• THE DATA:
══════════

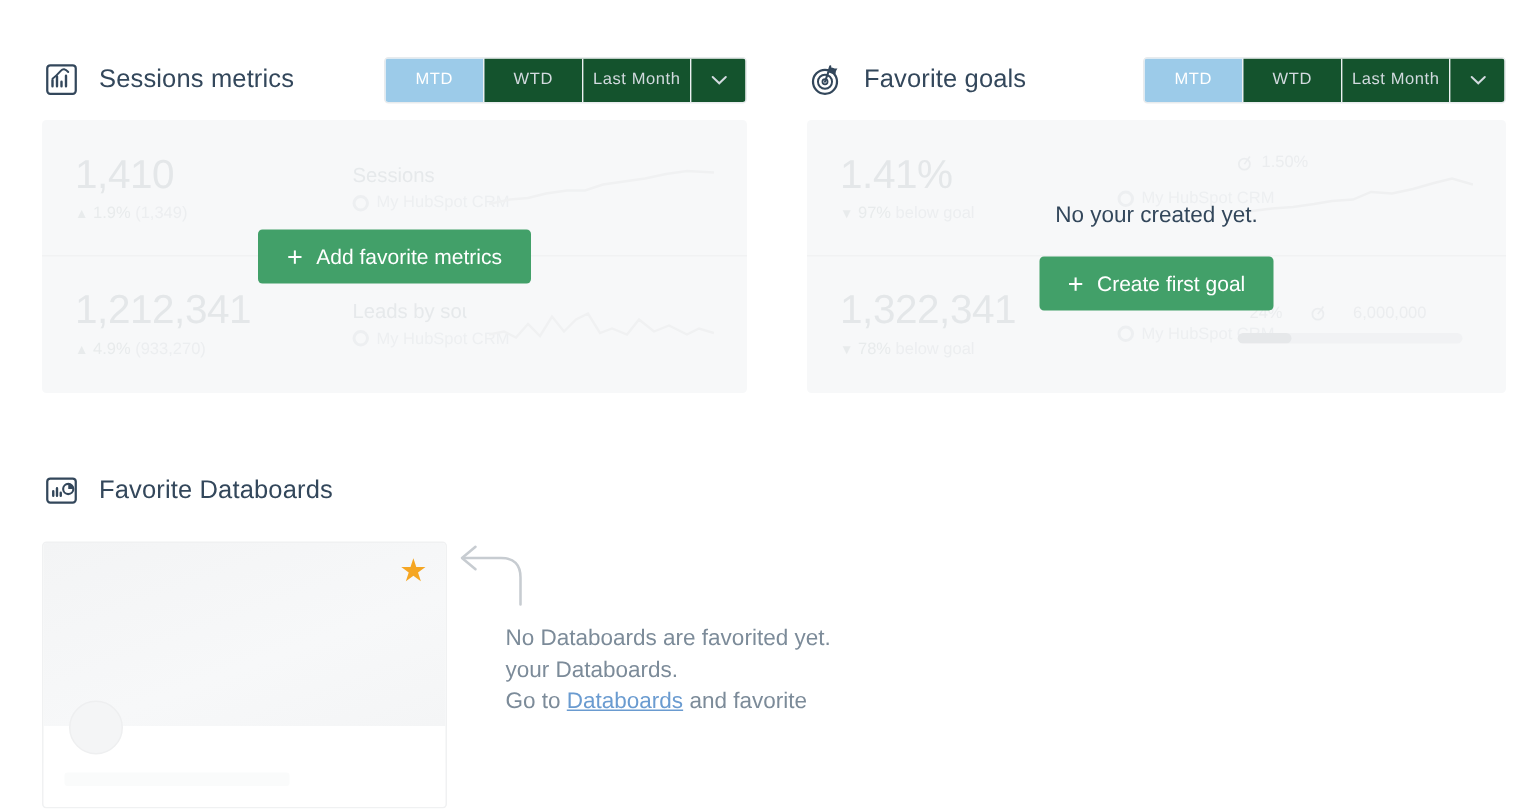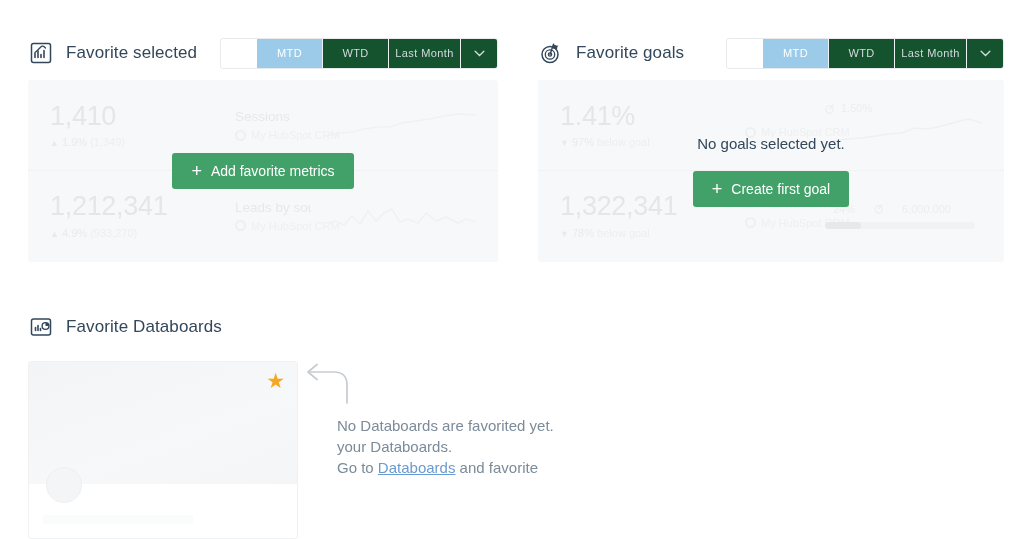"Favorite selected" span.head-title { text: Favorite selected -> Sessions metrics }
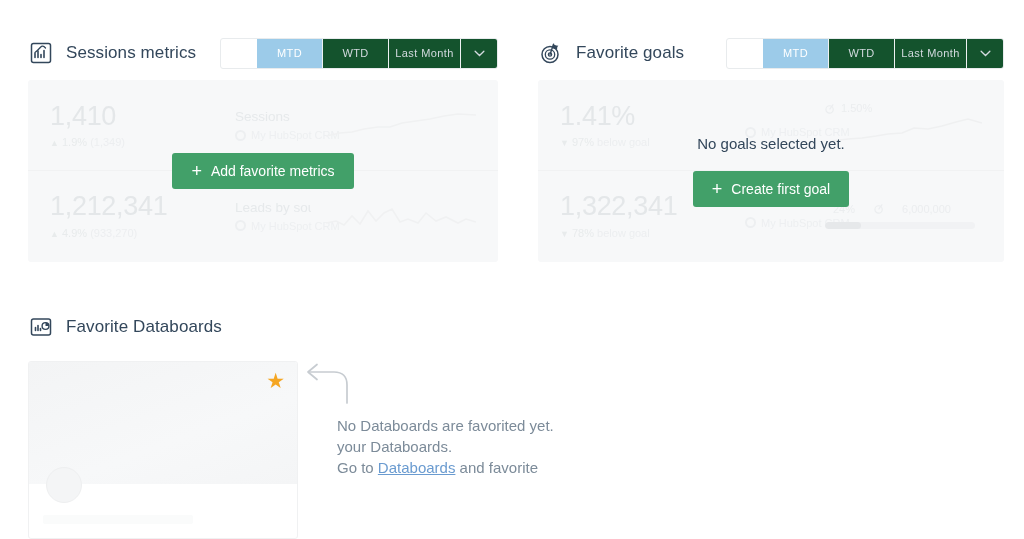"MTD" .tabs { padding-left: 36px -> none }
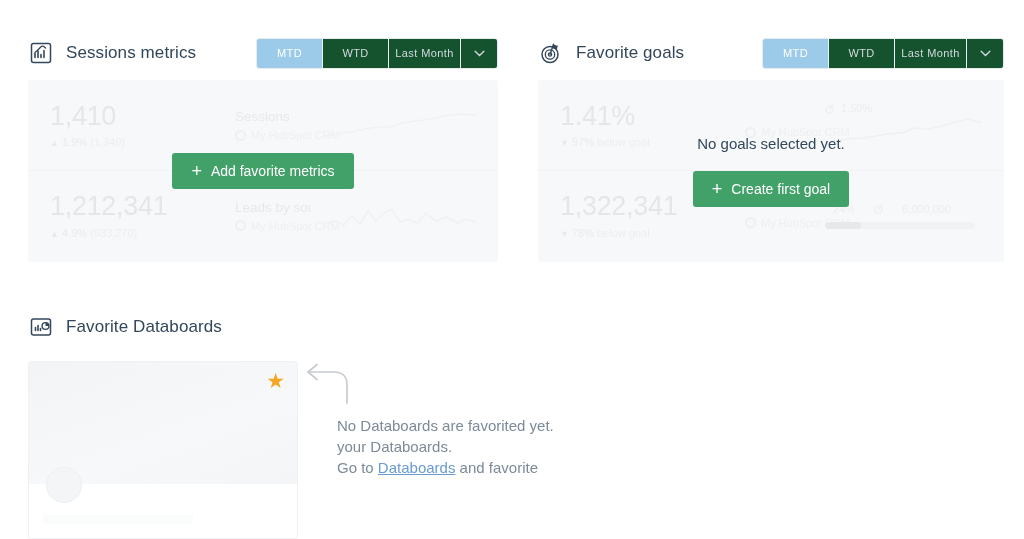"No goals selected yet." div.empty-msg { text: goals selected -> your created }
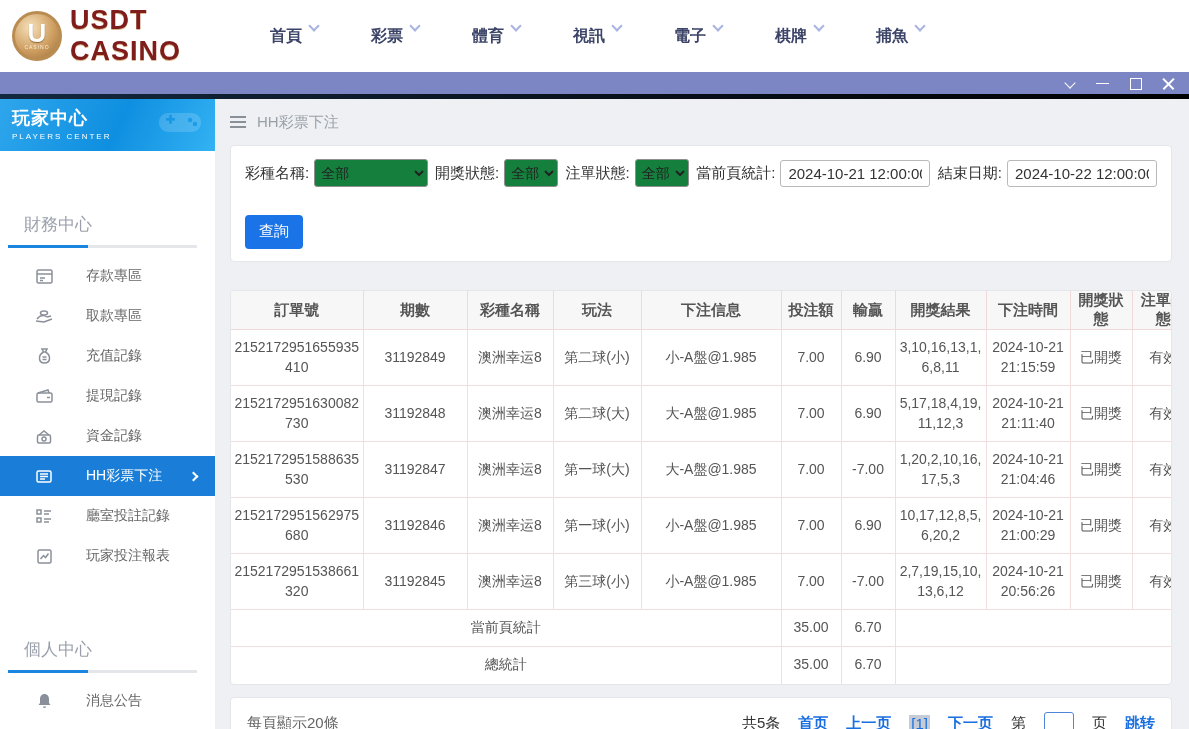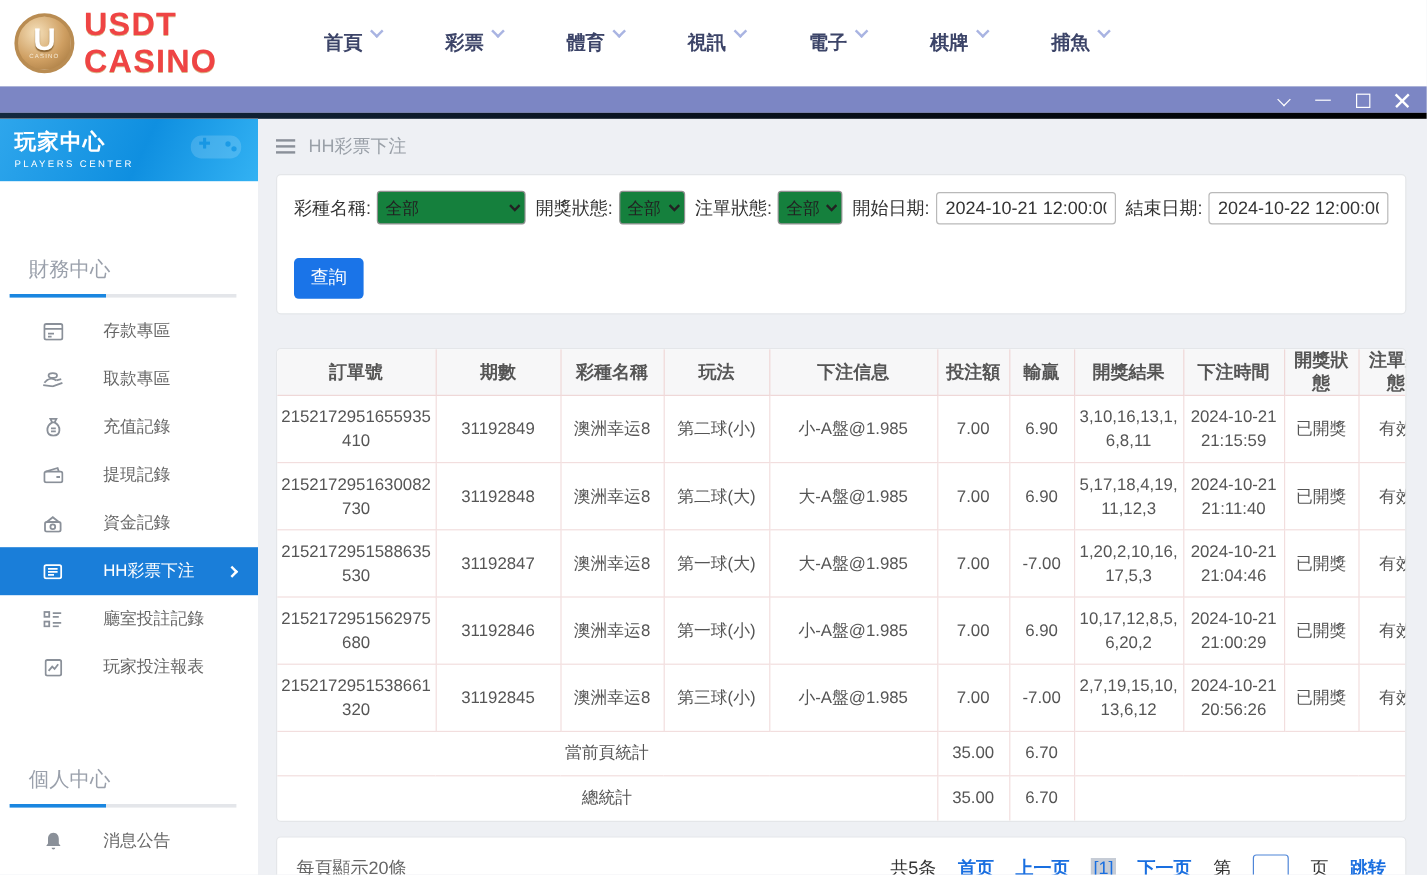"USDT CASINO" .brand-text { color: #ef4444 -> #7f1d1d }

══════════

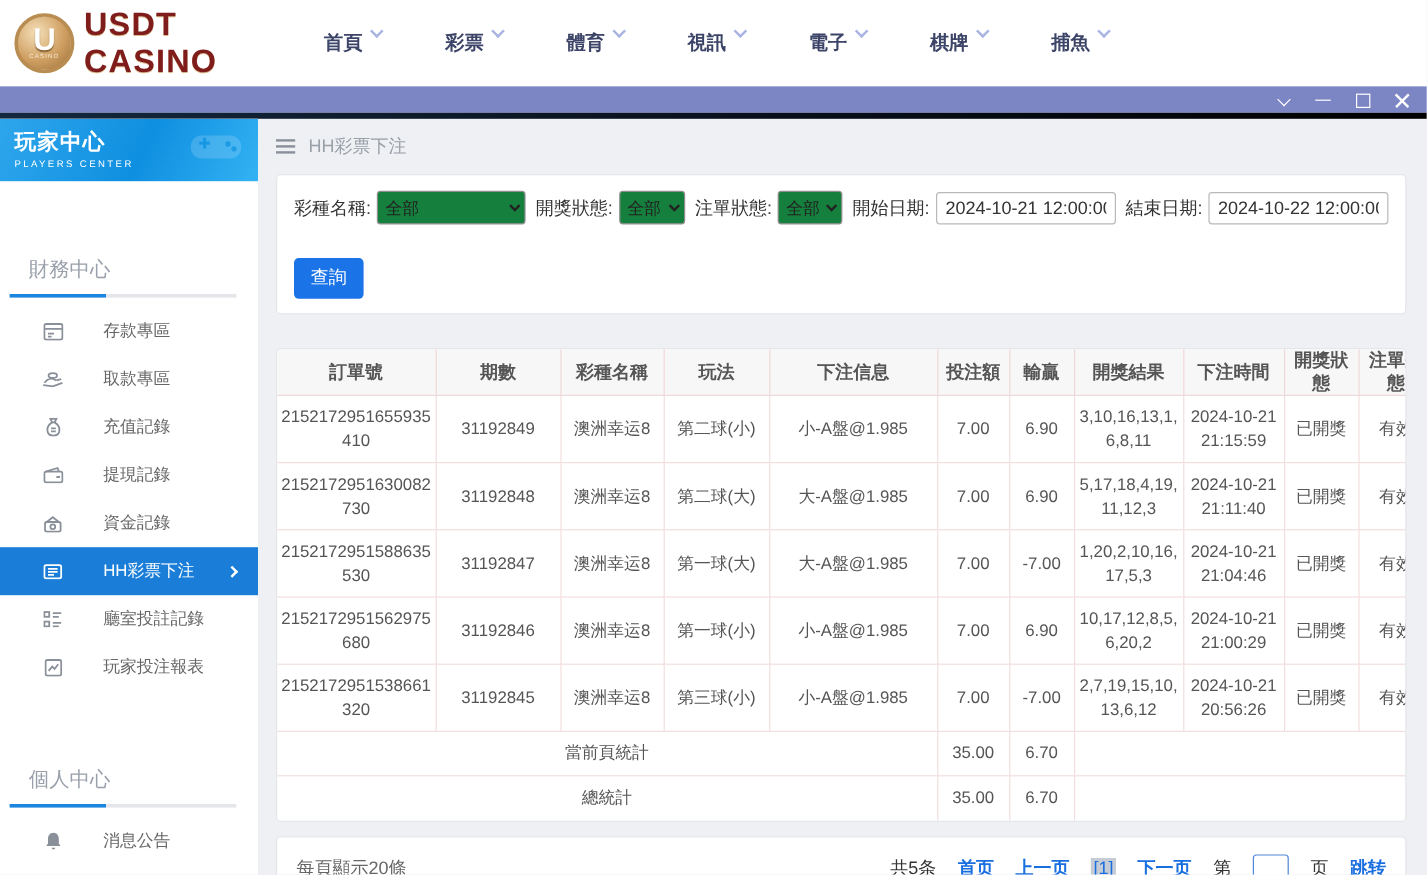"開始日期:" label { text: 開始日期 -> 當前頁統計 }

══════════

• EXERCISE:
In the listing above, find the line with "text: goals selected" and the line with "color: #ef4444 ->". Set down exactly those lines and everything between them, skipping pictures.

• REPLY:
"No goals selected yet." div.empty-msg { text: goals selected -> your created }
"USDT CASINO" .brand-text { color: #ef4444 -> #7f1d1d }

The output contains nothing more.